惰性气体含量对深层地下水形成温度的示踪意义分析

惰性气体在地下水中的溶解量主要取决于水温和气体分压 ,而且溶解度在常见的水温范围内是水温的单调函数 .因此 ,当深层地下水系统处于封闭状态 ,系统中不存在蜕变成因或变质成因的惰性气体源时 ,可将溶解的惰性气体作为指示地下水形成温度的天然示踪剂 .

On Tracing Function of Noble Gases Dissolved in Deep Groundwater to Paleotemperature

The paleotemperature of groundwater reflects the climatical background in the zone of aeration at the moment when water infiltrates from atmosphere into underground. If the paleotemperature of the groundwater in a deep storage system can be estimated correctly, based on the well researched vicissitude of the regional paleoclimate, the age of the groundwater and the hydrocirculating conditions can be also determined. However, the paleo? temperature of groundwater can not be measured directly with physical methods yet. So it must be evaluated indirectly by measuring some tracing elements dissolved in groundwater. The concentration of the noble gases dissolved in groundwater depends mainly on the water temperature and the partial pressure of the gases. In normal temperatural range, it changes monotonously with the temperature of the water moving through the zone of aeration.
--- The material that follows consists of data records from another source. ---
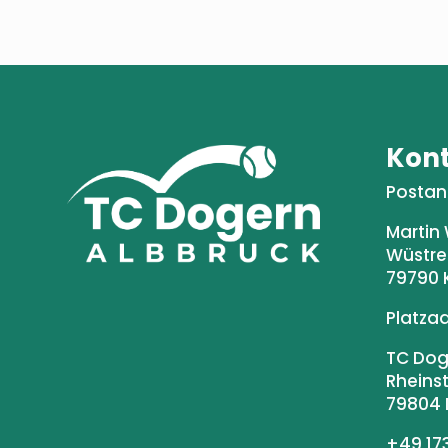
Kon
Postans
Martin
Wüstre
79790 
Platza
TC Dog
Rheins
79804 
+49 173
Therefore, the dissolved noble gases can be used as natural tracing elements to estimate the paleotemperature of deep groundwater, if the storage system is confined and meanwhile there is no radiogenic or metamorphic noble gases in it. In this paper the factors influencing the concentrations of the five gases in groundwater and the applicable prerequisite for evaluating the paleotemperature according to the concentrations of noble gases are discussed and a practical method for the calculation of the paleotemperature is explained. The total concentration of the salts dissolved in the groundwater with normal mineralization has only slight influence on the solubility of noble gases which can be ignored in practice. The concentrations of noble gases in deep groundwater are independent of the seasonal changes of the current climate. Of the five noble gases Ar, Ke, Xe, He and Ne, the solubility of the former three heavier gases is much more remarkably influenced by water temperature than that of the latter two. For this reason, the paleotemperature of the groundwater from a confined storage system should be calculated on the basis of the measuring values of Ar, Ke and Xe concentrations. The relative enrichment of He may indicate the existence of radiogenic noble gases in the storage system. The measuring value of Ne can be used for the estimation of sampling errors. Ultimately, a case given in this paper demonstrates it is reasonable and applicable to evaluate the circulating conditions of deep groundwater by means of its paleotemperature derived from the concentrations of noble gases.